It sounds like it has lost the tach signal that the units senses to know when the engine is running. Not sure if units that old had the virtual (wireless) tach feature but if so and they used that you could try to reprogram it. You'd probably need the install manual to find the procedure. If they used a wired tach signal in the install you should check that connection on both ends. If the system has a lifetime warranty take it back to BB and let them fix it.


----------



## jaggerwild (May 21, 2007)

Yeah check under the hood, sounds like the connection may have rotted out.
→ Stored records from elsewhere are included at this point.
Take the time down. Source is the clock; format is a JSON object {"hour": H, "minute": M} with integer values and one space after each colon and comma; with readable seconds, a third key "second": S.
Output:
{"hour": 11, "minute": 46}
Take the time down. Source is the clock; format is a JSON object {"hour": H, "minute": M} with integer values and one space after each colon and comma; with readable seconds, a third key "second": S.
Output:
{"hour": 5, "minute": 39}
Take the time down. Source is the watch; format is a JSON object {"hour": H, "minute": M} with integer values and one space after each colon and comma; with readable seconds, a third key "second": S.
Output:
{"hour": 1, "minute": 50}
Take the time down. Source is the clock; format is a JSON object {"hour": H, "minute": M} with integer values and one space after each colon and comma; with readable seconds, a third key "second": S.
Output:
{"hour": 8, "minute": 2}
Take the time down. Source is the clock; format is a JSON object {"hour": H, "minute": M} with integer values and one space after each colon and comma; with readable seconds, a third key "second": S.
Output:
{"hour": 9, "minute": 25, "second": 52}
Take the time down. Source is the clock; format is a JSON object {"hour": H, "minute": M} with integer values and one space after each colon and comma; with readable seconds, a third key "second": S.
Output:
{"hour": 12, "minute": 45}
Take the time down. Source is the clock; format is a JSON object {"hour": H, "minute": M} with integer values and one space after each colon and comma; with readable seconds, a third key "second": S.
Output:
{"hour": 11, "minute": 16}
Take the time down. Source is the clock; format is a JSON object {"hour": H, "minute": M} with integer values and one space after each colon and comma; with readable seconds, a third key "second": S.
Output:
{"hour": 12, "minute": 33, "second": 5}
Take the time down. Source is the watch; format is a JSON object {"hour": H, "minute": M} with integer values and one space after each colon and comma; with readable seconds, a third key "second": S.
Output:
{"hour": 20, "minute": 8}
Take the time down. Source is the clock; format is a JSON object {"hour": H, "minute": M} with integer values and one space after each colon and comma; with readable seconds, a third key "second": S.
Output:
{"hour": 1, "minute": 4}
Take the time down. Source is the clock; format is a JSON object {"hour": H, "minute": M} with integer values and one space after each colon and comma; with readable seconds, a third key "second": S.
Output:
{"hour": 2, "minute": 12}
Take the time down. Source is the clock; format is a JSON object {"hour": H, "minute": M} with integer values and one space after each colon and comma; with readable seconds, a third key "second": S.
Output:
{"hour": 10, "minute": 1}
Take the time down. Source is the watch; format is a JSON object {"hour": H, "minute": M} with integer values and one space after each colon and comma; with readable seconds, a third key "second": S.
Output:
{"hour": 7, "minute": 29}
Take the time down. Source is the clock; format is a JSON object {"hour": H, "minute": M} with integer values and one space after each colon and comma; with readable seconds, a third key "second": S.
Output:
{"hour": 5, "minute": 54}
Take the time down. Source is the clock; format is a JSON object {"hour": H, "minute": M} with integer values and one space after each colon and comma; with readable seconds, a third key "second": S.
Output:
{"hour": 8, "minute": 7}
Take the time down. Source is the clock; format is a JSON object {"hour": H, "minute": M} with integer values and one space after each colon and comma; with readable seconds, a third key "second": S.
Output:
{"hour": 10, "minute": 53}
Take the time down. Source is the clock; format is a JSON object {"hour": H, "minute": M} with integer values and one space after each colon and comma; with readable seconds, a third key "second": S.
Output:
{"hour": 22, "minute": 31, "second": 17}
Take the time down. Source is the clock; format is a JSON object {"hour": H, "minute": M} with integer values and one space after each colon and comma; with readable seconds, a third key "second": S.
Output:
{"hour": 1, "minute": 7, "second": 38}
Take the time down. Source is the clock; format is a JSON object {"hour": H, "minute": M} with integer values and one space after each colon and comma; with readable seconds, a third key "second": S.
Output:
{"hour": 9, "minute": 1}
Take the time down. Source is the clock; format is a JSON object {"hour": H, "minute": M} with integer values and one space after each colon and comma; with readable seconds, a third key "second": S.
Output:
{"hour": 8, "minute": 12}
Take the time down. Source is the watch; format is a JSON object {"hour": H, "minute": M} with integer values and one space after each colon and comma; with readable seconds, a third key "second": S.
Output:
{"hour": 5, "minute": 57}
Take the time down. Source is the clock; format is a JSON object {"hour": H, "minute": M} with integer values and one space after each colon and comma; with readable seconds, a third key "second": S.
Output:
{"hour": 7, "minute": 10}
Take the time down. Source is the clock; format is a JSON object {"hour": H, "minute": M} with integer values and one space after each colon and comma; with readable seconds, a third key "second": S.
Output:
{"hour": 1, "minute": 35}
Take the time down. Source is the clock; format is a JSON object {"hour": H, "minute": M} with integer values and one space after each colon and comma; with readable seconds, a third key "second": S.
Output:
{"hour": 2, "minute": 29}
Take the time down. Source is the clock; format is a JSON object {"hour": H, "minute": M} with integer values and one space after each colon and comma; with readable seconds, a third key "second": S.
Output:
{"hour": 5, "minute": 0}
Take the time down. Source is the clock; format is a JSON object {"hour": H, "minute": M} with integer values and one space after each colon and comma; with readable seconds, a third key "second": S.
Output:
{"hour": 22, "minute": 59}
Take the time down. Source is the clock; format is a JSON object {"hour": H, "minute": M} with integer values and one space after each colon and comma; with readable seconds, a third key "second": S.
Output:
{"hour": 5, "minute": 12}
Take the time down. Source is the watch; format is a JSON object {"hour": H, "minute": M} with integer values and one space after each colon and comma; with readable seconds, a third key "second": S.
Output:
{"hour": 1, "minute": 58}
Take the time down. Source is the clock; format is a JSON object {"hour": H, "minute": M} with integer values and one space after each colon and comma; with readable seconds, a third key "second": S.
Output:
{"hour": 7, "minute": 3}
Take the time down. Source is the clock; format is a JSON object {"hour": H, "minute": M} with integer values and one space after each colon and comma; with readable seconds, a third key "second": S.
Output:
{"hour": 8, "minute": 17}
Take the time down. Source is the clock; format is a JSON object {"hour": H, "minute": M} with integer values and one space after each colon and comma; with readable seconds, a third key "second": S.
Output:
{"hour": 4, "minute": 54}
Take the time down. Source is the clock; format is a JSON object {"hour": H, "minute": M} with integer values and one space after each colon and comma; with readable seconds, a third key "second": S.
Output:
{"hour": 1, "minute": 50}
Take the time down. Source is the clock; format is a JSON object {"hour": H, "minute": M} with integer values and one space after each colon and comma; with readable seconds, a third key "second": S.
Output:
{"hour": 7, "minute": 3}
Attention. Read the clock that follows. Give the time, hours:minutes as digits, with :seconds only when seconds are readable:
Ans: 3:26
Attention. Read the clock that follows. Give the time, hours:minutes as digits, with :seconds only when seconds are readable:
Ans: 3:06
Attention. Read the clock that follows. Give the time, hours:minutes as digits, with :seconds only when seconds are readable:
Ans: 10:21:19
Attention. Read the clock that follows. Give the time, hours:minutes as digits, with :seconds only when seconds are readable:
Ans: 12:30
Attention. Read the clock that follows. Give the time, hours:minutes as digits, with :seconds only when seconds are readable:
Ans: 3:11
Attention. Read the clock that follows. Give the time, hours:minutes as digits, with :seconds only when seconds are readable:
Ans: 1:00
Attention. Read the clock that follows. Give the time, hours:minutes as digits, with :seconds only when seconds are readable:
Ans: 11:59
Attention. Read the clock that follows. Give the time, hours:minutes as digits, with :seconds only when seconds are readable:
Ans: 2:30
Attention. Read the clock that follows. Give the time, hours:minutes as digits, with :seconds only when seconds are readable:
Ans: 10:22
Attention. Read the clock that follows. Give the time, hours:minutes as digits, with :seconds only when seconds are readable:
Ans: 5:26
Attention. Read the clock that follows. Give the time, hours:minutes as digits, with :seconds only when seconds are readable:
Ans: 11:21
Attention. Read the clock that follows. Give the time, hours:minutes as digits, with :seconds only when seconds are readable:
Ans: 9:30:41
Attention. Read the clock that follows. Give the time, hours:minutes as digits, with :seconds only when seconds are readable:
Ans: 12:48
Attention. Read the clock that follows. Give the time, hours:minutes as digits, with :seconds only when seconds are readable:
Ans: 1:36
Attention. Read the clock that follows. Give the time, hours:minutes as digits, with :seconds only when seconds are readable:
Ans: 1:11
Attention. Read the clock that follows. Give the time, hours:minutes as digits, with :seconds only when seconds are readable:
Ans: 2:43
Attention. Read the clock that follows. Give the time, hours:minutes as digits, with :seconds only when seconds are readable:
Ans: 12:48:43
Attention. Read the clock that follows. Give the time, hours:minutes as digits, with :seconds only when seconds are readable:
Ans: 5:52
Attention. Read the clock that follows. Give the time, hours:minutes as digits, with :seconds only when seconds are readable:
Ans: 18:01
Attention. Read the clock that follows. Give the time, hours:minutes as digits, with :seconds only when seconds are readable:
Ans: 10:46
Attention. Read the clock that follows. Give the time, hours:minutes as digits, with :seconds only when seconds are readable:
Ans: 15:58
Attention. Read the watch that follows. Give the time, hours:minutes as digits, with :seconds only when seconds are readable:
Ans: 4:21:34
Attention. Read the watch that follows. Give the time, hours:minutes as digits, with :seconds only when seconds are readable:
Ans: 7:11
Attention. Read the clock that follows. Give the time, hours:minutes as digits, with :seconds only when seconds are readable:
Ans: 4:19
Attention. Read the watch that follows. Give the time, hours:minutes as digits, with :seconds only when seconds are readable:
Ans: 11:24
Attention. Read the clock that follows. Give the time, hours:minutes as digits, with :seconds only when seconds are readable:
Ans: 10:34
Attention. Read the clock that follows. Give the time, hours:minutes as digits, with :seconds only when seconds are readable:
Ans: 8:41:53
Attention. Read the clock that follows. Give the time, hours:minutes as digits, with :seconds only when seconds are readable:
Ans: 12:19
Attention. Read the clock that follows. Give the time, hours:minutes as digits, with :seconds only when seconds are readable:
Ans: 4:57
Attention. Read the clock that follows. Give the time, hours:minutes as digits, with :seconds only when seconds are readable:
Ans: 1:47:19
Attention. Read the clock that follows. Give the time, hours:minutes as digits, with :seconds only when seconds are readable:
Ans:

Or it just needs to relearn the signal if you had a new battery put in the truck. Best buy will probably charge you if its the latter.


----------



## mlelah (Jan 3, 2012)

Yes, the battery was disconnected for a week while I was doing some work on the steering. I will look at this on the weekend. 

Where to check under the hood?

How to get it to relearn the signal?

Thanks


----------



## Raylo (Feb 12, 2006)

I didn't think disconnecting the battery should cause this problem. Never seen that personally. If you have a wire connection for the tach it may or may not come from under the hood. Depends on your vehicle and the installer. You need to go to the12volt site and look at the wire connection information for your specific vehicle (make, model, year)... then try to find the manual for your specific alarm system (Viper model what?) to get the tach learn procedure. I don't have that info but if you post the details Jagger or someone else here might be able to help. Or look here:

Car Alarm, Car Stereo, Mobile Video, and Cruise Control Info for Installers


----------



## jaggerwild (May 21, 2007)

mlelah said:


> Yes, the battery was disconnected for a week while I was doing some work on the steering. I will look at this on the weekend.
> 
> Where to check under the hood?
> 
> ...


 There is a link in my Signature for Viper Alarms/remote starts, just enter the model you have. If not sure try a 501, Same procedure for late models.


----------